Seiring dengan kehadiran sang buah hati, kedewasaan bertambah, sehingga di masa datang, sudah tidak penting lagi bagaimana awal pernikahan itu. Dengan begitu, hamil di luar nikah, itu bukan hukuman, melainkan anugerah.
Sedangkan bagi yang bandel, jodohnya seret. Tanpa adanya alasan mendesak untuk memulai bahtera rumah tangga, godaan dari dalam dan luar bakal terus menghantui hubungan yang baru dibina, baik dari sisi yang pria dan yang wanita.
Anak bandel tidak akan diberi alasan mudah untuk segera menikah.
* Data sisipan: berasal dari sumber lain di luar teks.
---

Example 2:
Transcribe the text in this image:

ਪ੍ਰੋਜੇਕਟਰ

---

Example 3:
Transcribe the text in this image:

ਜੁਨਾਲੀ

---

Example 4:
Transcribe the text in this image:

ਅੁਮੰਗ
Sebaliknya, kami akan ditakdirkan untuk terus menjalani siklus hukuman tanpa henti: Dikasih pacar…putus…patah hati…sedih…PDKT…dikasih pacar…putus…patah hati…sedih…PDKT…ditolak…patah hati…sedih…PDKT…Dikasih pacar…putus…patah hati…sedih… Demikianlah ujian datang bertubi-tubi hingga akhirnya kami bertobat dan jika beruntung, diberi jodoh sejatinya.
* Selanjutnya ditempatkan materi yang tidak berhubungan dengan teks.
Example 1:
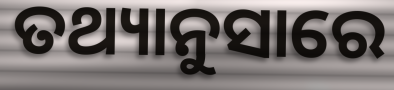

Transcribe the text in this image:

ତଥ୍ୟାନୁସାରେ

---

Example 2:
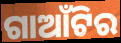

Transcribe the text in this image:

ଗାଆଁଟିର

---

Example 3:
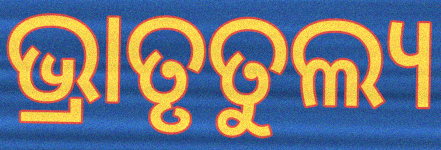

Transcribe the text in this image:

ଭ୍ରାତୃତୁଲ୍ୟ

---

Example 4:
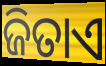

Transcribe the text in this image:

ଜିତାଏ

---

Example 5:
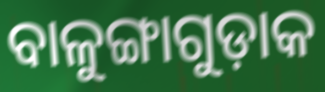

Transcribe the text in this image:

ବାଳୁଙ୍ଗାଗୁଡ଼ାକ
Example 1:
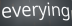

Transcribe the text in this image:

everying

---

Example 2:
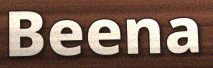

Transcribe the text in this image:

Beena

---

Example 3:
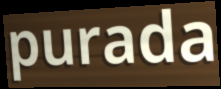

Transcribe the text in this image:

purada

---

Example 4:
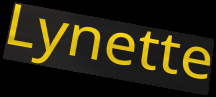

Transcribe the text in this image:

Lynette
Tapi teman gue protes lagi. Teman-teman SMP kami yang mendapat cap nakal pada masanya, juga sudah MBA saat kami masih duduk di banggu SMA, dan kini hidup bahagia dengan keluarga kecilnya. Akhirnya gue menemukan hipotesa terakhir gue: Kehamilan tidak ditentukan oleh sifat seseorang. Anak baik dan bandel sama-sama punya probabilitas yang sama jika melakukan ‘hal-hal yang diinginkan’. Hanya mungkin teman SMP kami itu ternyata adalah sepuluh pembeli pertama yang beruntung…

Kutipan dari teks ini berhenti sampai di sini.